Il comportamento ostile del datore di lavoro: è mobbing

Come statuito dalla Cassazione per “mobbing” s’intende comunemente una condotta del datore di lavoro o del superiore gerarchico, sistematica e protratta nel tempo, tenuta nei confronti del lavoratore nell’ambiente di lavoro, che si risolve in sistematici e reiterati comportamenti ostili che finiscono per assumere forme di prevaricazione o di persecuzione psicologica, da cui può conseguire la mortificazione morale e l’emarginazione del dipendente, con effetto lesivo del suo equilibrio fisiopsichico e del complesso della sua personalità.

Purtroppo spesso nei luoghi di lavoro si riscontra una forte tendenza a sminuire i fatti ed a minimizzare la gravità di comportamenti che consentono di ridurre atteggiamenti di inaccettabile prepotenza alla stregua di folcloristici episodi di normale conflittualità relazionale, quando non addirittura di malintesa confidenzialità.

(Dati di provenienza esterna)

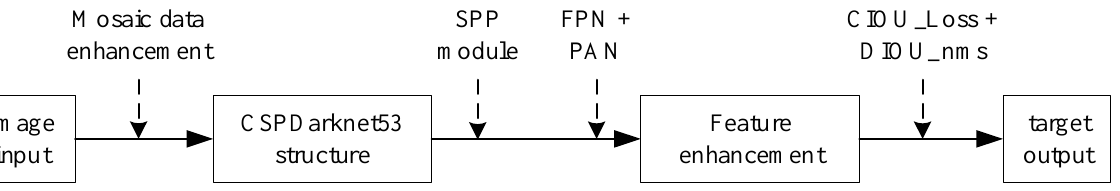
Figure 3. Detection scheme for enhanced object feature.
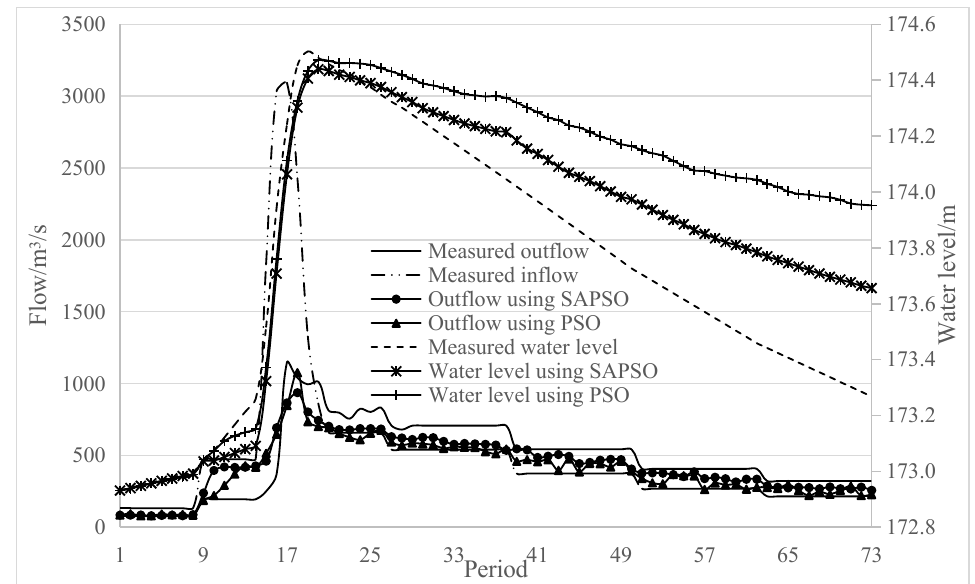
Figure 3. Operation hydrographs of Tianzhuang Reservoir for the 31 July 1964 flood.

Caratterizzano questo comportamento la sua protrazione nel tempo attraverso una pluralità di atti (giuridici o meramente materiali, anche intrinsecamente legittimi: Corte cost. 19 dicembre 2003 n. 359; Cass. Sez. Un. 4 maggio 2004 n. 8438; Cass. 29 settembre 2005 n. 19053; dalla protrazione, il suo carattere di illecito permanente: Cass. Sez. Un. 12 giugno 2006 n. 13537), la volontà che lo sorregge (diretta alla persecuzione od all’emarginazione del dipendente), e la conseguente lesione, attuata sul piano professionale o morale o psicologico o fisico.